The London Metal Exchange faces new legal action over its controversial decision to cancel billions of dollars of trades earlier this year amid an unprecedented surge in the price of nickel.
AQR Capital Management, a quant hedge fund, and DRW Commodities, a major proprietary trading firm, are among five companies to have filed court application in London against the LME, a hub for metals trading since it was founded 145 years ago.
Flow Traders, Capstone Investment Advisors and Winton Capital Management are the other firms to have joined the legal action, according to court records.
AQR said in a statement that the action was intended to “seek disclosure of certain documents from the LME to enable them to assess their legal position”, adding that the exchange’s own disclosures over its decision to cancel the trades had been “piecemeal”.
The fund’s founder Cliff Asness has repeatedly attacked the decision to cancel the trades, while Don Wilson, who established DRW, has previously labelled it “one of the most inept moves an exchange has made that I can think of”.
The new claim intensifies the pressure on the LME, which is already facing a lawsuit from US hedge fund Elliott Management and Jane Street, which are together seeking almost $500mn. The LME is contesting those claims.
The LME’s decision to suspend trading on March 8 came after nickel surged as much as 250 per cent in just two days to trade briefly above $100,000 a tonne. The rise was triggered by a short squeeze as banks and brokers rushed to close part of a large position amassed by Xiang Guangda, the billionaire founder of China’s leading stainless steel producer Tsingshan Holding Group.

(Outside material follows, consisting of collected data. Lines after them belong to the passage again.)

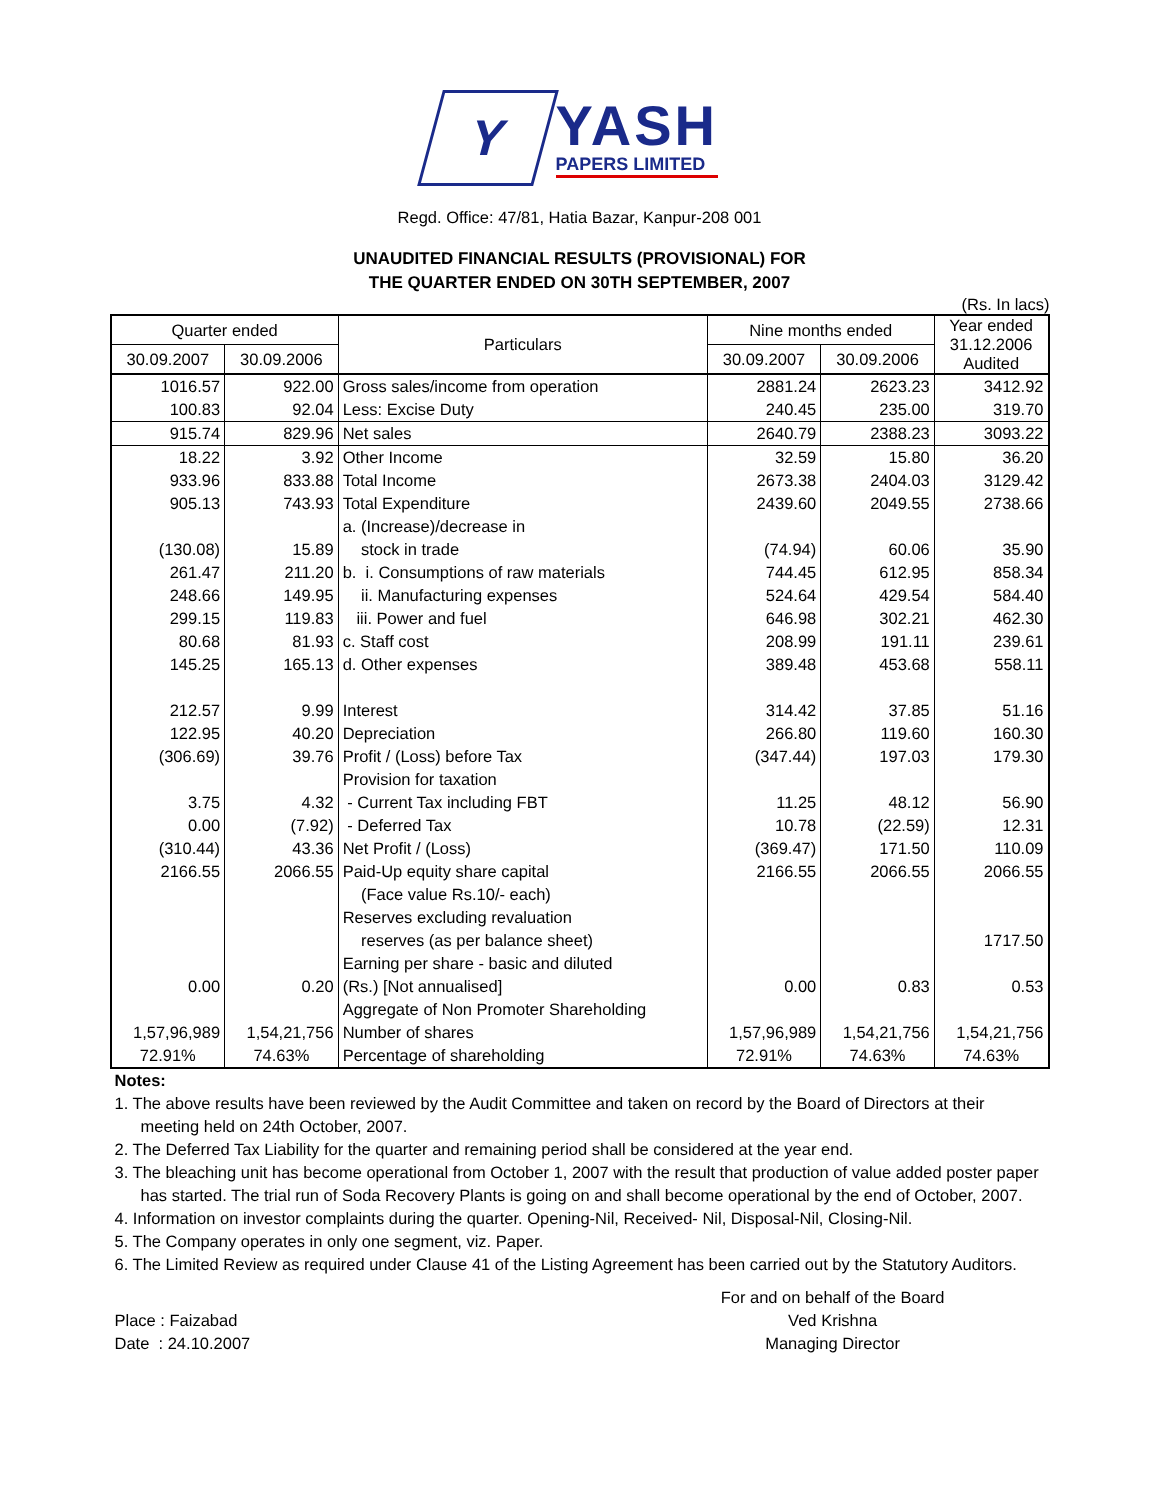Y
YASH
PAPERS LIMITED
Regd. Office: 47/81, Hatia Bazar, Kanpur-208 001
UNAUDITED FINANCIAL RESULTS (PROVISIONAL) FOR
THE QUARTER ENDED ON 30TH SEPTEMBER, 2007
(Rs. In lacs)
| Quarter ended | | Particulars | Nine months ended | | Year ended 31.12.2006 Audited |
| --- | --- | --- | --- | --- | --- |
| 30.09.2007 | 30.09.2006 | | 30.09.2007 | 30.09.2006 | |
| 1016.57 | 922.00 | Gross sales/income from operation | 2881.24 | 2623.23 | 3412.92 |
| 100.83 | 92.04 | Less: Excise Duty | 240.45 | 235.00 | 319.70 |
| 915.74 | 829.96 | Net sales | 2640.79 | 2388.23 | 3093.22 |
| 18.22 | 3.92 | Other Income | 32.59 | 15.80 | 36.20 |
| 933.96 | 833.88 | Total Income | 2673.38 | 2404.03 | 3129.42 |
| 905.13 | 743.93 | Total Expenditure | 2439.60 | 2049.55 | 2738.66 |
| | | a. (Increase)/decrease in | | | |
| (130.08) | 15.89 | stock in trade | (74.94) | 60.06 | 35.90 |
| 261.47 | 211.20 | b. i. Consumptions of raw materials | 744.45 | 612.95 | 858.34 |
| 248.66 | 149.95 | ii. Manufacturing expenses | 524.64 | 429.54 | 584.40 |
| 299.15 | 119.83 | iii. Power and fuel | 646.98 | 302.21 | 462.30 |
| 80.68 | 81.93 | c. Staff cost | 208.99 | 191.11 | 239.61 |
| 145.25 | 165.13 | d. Other expenses | 389.48 | 453.68 | 558.11 |
| 212.57 | 9.99 | Interest | 314.42 | 37.85 | 51.16 |
| 122.95 | 40.20 | Depreciation | 266.80 | 119.60 | 160.30 |
| (306.69) | 39.76 | Profit / (Loss) before Tax | (347.44) | 197.03 | 179.30 |
| | | Provision for taxation | | | |
| 3.75 | 4.32 | - Current Tax including FBT | 11.25 | 48.12 | 56.90 |
| 0.00 | (7.92) | - Deferred Tax | 10.78 | (22.59) | 12.31 |
| (310.44) | 43.36 | Net Profit / (Loss) | (369.47) | 171.50 | 110.09 |
| 2166.55 | 2066.55 | Paid-Up equity share capital | 2166.55 | 2066.55 | 2066.55 |
| | | (Face value Rs.10/- each) | | | |
| | | Reserves excluding revaluation | | | |
| | | reserves (as per balance sheet) | | | 1717.50 |
| | | Earning per share - basic and diluted | | | |
| 0.00 | 0.20 | (Rs.) [Not annualised] | 0.00 | 0.83 | 0.53 |
| | | Aggregate of Non Promoter Shareholding | | | |
| 1,57,96,989 | 1,54,21,756 | Number of shares | 1,57,96,989 | 1,54,21,756 | 1,54,21,756 |
| 72.91% | 74.63% | Percentage of shareholding | 72.91% | 74.63% | 74.63% |
Notes:
1. The above results have been reviewed by the Audit Committee and taken on record by the Board of Directors at their meeting held on 24th October, 2007.
2. The Deferred Tax Liability for the quarter and remaining period shall be considered at the year end.
3. The bleaching unit has become operational from October 1, 2007 with the result that production of value added poster paper has started. The trial run of Soda Recovery Plants is going on and shall become operational by the end of October, 2007.
4. Information on investor complaints during the quarter. Opening-Nil, Received- Nil, Disposal-Nil, Closing-Nil.
5. The Company operates in only one segment, viz. Paper.
6. The Limited Review as required under Clause 41 of the Listing Agreement has been carried out by the Statutory Auditors.
Place : Faizabad
Date : 24.10.2007
For and on behalf of the Board
Ved Krishna
Managing Director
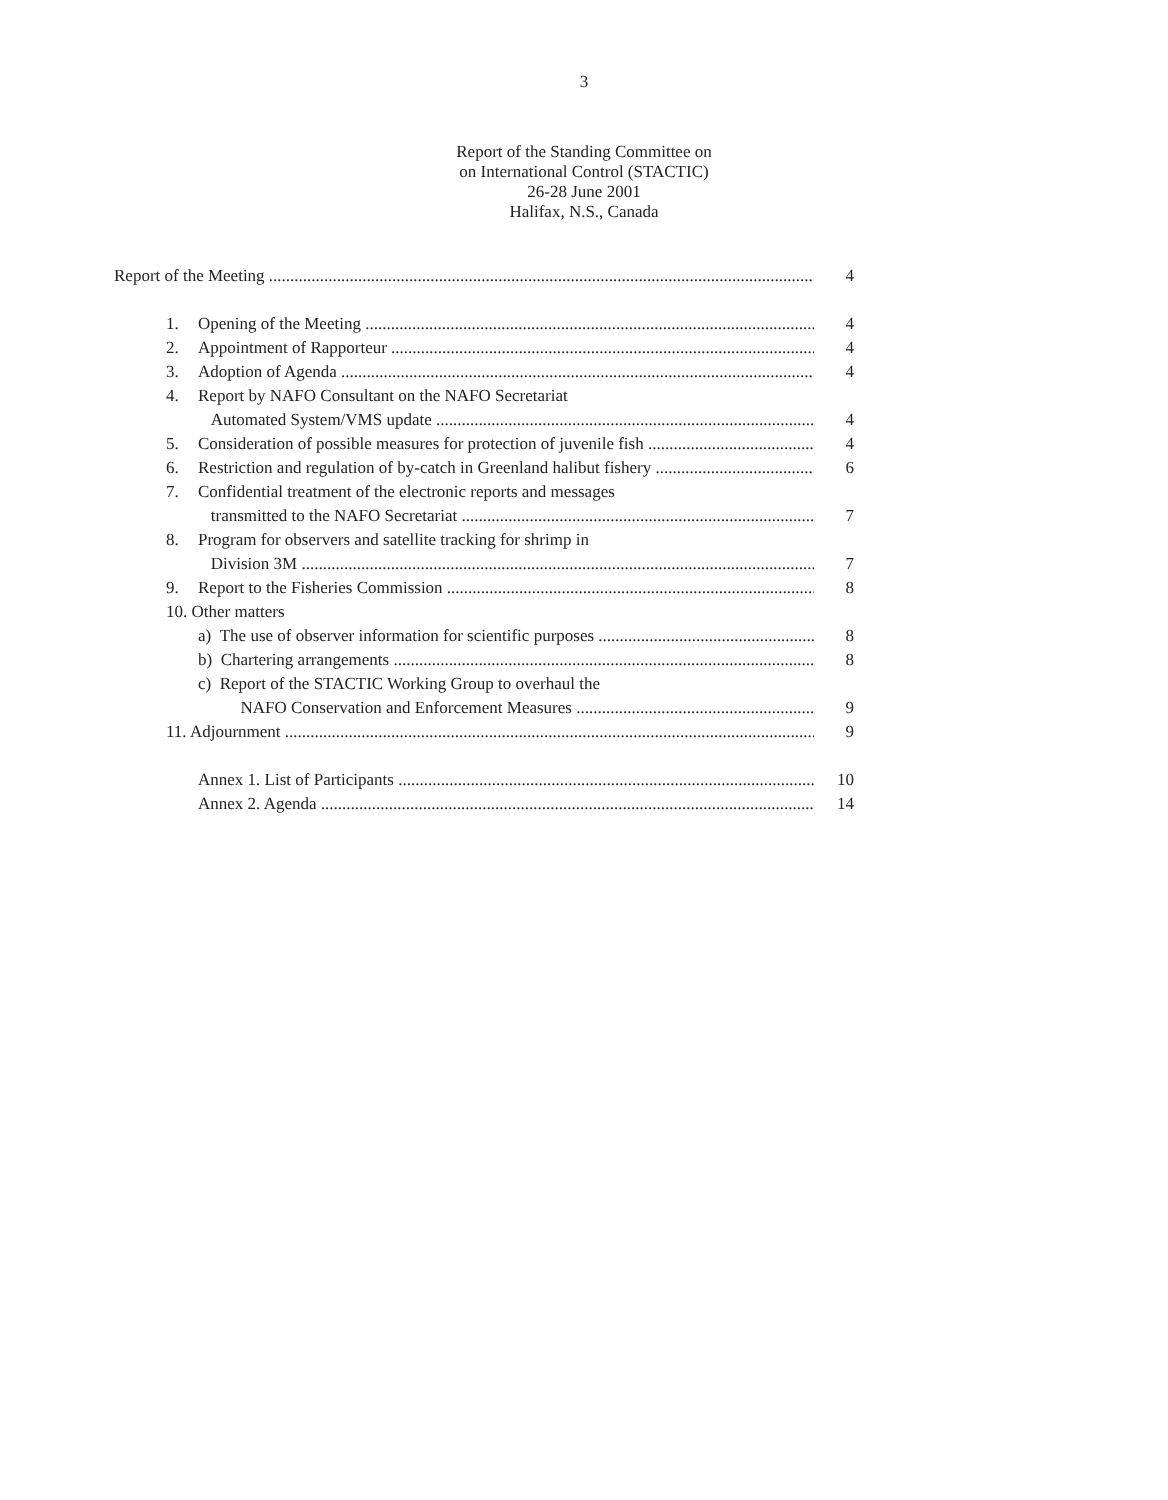3
Report of the Standing Committee on
on International Control (STACTIC)
26-28 June 2001
Halifax, N.S., Canada
Report of the Meeting 4
1. Opening of the Meeting 4
2. Appointment of Rapporteur 4
3. Adoption of Agenda 4
4. Report by NAFO Consultant on the NAFO Secretariat
Automated System/VMS update 4
5. Consideration of possible measures for protection of juvenile fish 4
6. Restriction and regulation of by-catch in Greenland halibut fishery 6
7. Confidential treatment of the electronic reports and messages
transmitted to the NAFO Secretariat 7
8. Program for observers and satellite tracking for shrimp in
Division 3M 7
9. Report to the Fisheries Commission 8
10. Other matters
a) The use of observer information for scientific purposes 8
b) Chartering arrangements 8
c) Report of the STACTIC Working Group to overhaul the
NAFO Conservation and Enforcement Measures 9
11. Adjournment 9
Annex 1. List of Participants 10
Annex 2. Agenda 14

In its suit filed in June, Elliott accused the LME of “acting unlawfully” because it exceeded its powers when it cancelled the trades. The founders of AQR and DRW have both publicly attacked the LME’s decision, which meant some firms missed out on profits and others were left exposed in volatile markets.
In a statement in response to the new legal action, the LME said “these documents have been issued solely for the purpose of seeking pre-action disclosure from LME and LME Clear”.
It added: “We consider that application to be without merit, and we look forward to setting out our arguments opposing the application in due course.”
Under its rule book, the LME has the power to suspend trading and cancel trades in the “interest of maintaining a fair and orderly market”.
The LME has commissioned an independent review into the episode from Oliver Wyman, while the Financial Conduct Authority and the Bank of England have launched an investigation.
Following the controversy, LME’s chief executive Matthew Chamberlain reversed a decision to leave that he had made before the mayhem in the nickel market.
The LME has subsequently imposed price limits for the first time and introduced requirements for disclosure of business done over the counter via derivatives to the exchange.
The LME was taken over by Hong Kong Exchanges and Clearing in 2012 for £1.4bn but has denied its parent company had any sway over its decision to cancel the deals.